Reader Comments (11)
He wasn't looking for just people on the web (in fact he had a TV series about the search here in the UK) but you might be thinking of [ Dave Gorman? | http://www.davegorman.com/projects_are_you_dave_gorman.html ]
Oh, and I don't know if it quite classes as good news, but recently I've been working on my [ A-Z of Personal Productivity | http://www.mcqn.com/weblog/a-z_personal_productivity_introduction ] series, which you might like to read.
Why are you switching to Mac, Matt? Or Matt, Mac? :)
Jeff H -- Texas
Thanks for the mention Matt.
Adrian: Thanks a bunch - I think Adrian Gorman is it! Your A-Z is a great idea. Well done.
Jeff: > Why are you switching to Mac, Matt? Or Matt, Mac? :)
These things converted me to Mac: 1) Apps don't crash the
OS. 2) Installing most apps is *safe*. Finally, the clincher was
Vista. It's an OS that no one wants - bloated, slower, expensive,
confusing. It's so bad most people demanded new computers come with
the previous version! With the Mac, people *love* updates, and they're easy.

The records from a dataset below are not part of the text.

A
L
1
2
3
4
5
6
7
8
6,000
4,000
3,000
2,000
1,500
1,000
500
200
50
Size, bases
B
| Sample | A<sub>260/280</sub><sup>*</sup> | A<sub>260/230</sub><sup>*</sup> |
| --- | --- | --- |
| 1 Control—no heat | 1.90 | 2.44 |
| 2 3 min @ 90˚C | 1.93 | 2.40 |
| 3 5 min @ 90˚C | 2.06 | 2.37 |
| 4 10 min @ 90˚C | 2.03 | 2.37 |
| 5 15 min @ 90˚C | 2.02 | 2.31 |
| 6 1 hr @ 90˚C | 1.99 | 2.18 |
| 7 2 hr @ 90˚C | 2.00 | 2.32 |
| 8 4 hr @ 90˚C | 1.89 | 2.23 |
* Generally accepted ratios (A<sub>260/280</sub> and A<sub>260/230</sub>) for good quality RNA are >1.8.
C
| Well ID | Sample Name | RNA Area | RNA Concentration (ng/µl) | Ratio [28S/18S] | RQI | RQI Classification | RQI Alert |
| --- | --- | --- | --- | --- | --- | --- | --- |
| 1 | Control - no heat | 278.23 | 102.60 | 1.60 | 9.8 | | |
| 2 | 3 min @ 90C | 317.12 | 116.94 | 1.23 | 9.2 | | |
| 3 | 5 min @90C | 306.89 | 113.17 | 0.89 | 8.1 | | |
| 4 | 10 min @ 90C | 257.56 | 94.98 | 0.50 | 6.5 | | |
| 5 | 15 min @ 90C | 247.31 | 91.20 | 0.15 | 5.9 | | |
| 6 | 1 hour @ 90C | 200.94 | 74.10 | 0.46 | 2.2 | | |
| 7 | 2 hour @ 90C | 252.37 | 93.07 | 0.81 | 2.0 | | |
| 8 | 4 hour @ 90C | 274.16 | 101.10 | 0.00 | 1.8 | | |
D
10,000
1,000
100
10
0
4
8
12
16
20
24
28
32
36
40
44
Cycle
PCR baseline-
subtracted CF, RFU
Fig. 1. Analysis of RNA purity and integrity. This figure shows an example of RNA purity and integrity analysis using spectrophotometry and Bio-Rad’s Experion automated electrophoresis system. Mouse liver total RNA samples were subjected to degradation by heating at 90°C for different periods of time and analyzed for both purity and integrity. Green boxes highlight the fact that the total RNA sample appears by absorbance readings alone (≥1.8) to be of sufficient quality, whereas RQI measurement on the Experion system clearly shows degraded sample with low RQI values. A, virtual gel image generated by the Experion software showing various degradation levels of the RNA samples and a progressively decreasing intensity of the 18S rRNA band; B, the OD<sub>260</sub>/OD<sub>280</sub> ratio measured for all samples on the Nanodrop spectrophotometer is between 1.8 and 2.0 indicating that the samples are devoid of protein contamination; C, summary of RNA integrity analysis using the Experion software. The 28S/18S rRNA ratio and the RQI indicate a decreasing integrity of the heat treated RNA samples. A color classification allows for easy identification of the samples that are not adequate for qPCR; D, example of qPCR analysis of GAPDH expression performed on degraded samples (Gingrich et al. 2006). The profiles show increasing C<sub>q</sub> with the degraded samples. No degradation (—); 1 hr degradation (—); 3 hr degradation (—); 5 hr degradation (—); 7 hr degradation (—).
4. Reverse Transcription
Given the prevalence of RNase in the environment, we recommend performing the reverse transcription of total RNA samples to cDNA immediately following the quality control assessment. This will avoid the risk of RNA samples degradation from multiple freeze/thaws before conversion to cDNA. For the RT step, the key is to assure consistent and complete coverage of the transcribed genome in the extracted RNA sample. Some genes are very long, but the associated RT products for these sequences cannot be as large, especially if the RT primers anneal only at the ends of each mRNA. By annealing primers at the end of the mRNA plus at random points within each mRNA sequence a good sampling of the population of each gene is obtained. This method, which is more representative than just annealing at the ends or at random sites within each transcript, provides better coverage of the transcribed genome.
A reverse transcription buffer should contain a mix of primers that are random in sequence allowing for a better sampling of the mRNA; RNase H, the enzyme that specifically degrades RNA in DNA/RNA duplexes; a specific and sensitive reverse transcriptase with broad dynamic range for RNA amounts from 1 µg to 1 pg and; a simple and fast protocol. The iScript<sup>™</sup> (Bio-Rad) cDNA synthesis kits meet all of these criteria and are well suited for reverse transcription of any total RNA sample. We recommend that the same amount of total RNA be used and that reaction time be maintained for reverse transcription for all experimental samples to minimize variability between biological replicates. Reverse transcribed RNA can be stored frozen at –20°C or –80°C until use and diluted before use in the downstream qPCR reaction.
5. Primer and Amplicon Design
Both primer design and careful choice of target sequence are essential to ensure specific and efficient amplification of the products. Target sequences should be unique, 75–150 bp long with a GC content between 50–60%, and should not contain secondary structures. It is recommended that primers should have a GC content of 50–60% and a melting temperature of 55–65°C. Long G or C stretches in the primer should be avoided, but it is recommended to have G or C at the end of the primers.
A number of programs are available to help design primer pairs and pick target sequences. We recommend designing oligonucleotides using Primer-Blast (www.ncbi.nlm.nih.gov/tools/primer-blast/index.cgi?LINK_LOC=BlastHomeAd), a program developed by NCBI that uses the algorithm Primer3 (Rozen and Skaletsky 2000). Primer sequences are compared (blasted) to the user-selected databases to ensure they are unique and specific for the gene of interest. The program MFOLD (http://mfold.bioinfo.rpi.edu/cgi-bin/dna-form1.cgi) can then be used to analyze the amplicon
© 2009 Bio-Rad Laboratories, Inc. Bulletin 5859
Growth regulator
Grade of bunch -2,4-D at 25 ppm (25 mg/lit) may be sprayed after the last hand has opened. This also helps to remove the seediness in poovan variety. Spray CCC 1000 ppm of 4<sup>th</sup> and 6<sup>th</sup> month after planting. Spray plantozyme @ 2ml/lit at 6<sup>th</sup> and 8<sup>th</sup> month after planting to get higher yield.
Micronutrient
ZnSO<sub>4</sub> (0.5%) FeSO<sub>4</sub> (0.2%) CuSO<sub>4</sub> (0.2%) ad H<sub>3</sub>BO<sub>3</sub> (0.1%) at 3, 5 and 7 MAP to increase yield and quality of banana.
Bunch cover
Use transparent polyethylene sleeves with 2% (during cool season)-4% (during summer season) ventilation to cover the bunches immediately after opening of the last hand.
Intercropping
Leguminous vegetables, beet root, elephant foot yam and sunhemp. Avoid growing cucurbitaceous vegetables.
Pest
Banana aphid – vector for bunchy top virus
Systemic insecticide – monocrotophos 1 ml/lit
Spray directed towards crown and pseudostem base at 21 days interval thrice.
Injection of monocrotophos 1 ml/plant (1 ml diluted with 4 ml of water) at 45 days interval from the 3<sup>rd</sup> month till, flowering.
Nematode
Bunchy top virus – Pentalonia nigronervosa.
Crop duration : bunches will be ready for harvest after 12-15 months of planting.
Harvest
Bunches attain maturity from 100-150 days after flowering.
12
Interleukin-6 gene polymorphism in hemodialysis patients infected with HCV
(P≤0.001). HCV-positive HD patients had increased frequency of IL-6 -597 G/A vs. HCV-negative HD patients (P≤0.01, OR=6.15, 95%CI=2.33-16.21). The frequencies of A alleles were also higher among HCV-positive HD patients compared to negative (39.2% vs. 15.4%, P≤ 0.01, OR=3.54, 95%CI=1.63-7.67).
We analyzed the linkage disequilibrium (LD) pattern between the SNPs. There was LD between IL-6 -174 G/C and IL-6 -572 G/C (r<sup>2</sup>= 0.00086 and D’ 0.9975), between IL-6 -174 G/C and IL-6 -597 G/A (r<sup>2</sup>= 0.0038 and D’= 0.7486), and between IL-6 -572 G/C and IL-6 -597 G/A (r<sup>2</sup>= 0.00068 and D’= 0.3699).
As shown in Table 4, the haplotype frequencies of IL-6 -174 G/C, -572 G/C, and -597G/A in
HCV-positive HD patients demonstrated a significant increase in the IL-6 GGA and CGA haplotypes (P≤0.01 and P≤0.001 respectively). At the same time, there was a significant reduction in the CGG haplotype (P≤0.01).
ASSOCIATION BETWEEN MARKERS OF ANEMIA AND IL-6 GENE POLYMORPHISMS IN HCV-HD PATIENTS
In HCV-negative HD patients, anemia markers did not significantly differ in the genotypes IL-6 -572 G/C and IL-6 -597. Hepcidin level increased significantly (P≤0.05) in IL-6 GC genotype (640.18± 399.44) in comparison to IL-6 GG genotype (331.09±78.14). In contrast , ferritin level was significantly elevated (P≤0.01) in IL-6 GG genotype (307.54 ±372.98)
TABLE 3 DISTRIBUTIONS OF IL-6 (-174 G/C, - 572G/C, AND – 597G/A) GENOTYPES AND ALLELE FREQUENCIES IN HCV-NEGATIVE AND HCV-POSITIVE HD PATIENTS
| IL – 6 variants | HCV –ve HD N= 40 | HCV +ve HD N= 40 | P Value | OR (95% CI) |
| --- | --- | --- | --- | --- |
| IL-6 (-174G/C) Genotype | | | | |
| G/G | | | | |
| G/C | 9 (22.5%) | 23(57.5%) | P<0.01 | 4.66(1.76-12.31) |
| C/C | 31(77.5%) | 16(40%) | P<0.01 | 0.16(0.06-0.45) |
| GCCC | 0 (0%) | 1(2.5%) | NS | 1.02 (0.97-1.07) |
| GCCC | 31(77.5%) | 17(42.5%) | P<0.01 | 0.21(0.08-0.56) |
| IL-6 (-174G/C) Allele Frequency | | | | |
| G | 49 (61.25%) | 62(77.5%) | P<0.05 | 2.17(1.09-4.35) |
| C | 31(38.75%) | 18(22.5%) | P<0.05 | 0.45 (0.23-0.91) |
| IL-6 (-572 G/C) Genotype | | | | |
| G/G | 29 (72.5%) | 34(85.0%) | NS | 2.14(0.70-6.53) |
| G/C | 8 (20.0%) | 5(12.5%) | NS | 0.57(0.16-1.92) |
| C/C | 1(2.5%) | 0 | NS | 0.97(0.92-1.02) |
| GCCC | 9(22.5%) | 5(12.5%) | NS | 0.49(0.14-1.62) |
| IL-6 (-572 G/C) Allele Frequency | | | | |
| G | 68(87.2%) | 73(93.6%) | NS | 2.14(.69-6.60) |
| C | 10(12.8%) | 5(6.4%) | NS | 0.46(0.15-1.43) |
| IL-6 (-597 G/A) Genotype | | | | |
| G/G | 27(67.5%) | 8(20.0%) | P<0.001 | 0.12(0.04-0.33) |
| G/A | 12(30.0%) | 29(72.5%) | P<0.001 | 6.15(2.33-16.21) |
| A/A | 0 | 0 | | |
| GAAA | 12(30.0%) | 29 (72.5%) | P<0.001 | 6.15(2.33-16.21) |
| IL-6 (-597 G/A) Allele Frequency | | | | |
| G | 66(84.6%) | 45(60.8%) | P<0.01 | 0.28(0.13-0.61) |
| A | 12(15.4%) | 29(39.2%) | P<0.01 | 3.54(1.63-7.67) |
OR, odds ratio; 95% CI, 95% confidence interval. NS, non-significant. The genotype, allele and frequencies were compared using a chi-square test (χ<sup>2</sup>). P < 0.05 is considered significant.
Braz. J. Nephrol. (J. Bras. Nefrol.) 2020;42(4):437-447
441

That said, lots of growing pains. E.g.,
Power user keystrokes: Taking time, and not all available.
Finder inconsistencies: surprising, given their UI reputation.
The help system is weak in some ways.
Quicken and MS Office 2008 are very disappointing, surprisingly. PowerPoint in particular is missing the more useful "Send To Word" feature found in Windows. I think this is because it also does not support VisualBasic, which the former appears to be written in. And copying two images in PP and pasting into Word gives an "out of memory" error on my 2GB RAM MacBook Pro...
Address book is buggy and weak. Major disappointment.
No good equivalent to WebDrive. MacFUSE is slow and way too unstable.
Keystroke nuttiness, esp. in Aquamacs. Taking too long for muscle memory to form.
But, BIG: Spotlight just plain rocks. It Works. Period. Brilliant.
Matt: Thanks for the info! I've been "wanting" to switch to Mac for years; being in the architecture field I love all things visual -- especially Mac's GUI ... but there still seems to be a huge chasm betwixt ... I'll keep researching, and thanks again.
Cheers from Texas.
Jeff H
Jeff: You're welcome. I was a real soul-searcher, but I'm happy I did it. I must say, [ Parallels | http://www.parallels.com/ ] has saved the day twice: Running Windows versions of Quicken and PowerPoint.
I got a package once for another Lisa Braithwaite, who lives in another state, so that was weird. We e-mailed back and forth a couple of times. Hers is her married name, though, so I wasn't quite as excited to "meet" her. I know there are a few others around, but I've never introduced myself.
I love the Dave Gorman story!
You have a friend named Taco? How cool a name is that?
Hey Lisa - good story. And yes, Taco it is!
Hi Matt, i thought you are a linux guy (according to your excellent "My Big-Arse Text File" arcticle). At which time have you switched to Vista - and are you still using emacs for your Text File ?
I really enjoy your blog, so keep on blogging ;-)
-- George Hay
Hey George - thanks a ton for reading. Re: Linux, you probably know that [ Mac OS X | http://en.wikipedia.org/wiki/Mac_os_x ] has a unix-like OS under the hood, so it's quite comfortable. So tools like [ Aquamacs: Emacs for Mac OS X | http://aquamacs.org/ ] are readily available. Big arse continues!
Re: Vista, never actually used, but I trust the word on the street.
I really enjoy your blog, so keep on blogging ;-) Much obliged. Posts have slowed down temporarily, but I'll ramp up again once the current batch of consulting is over.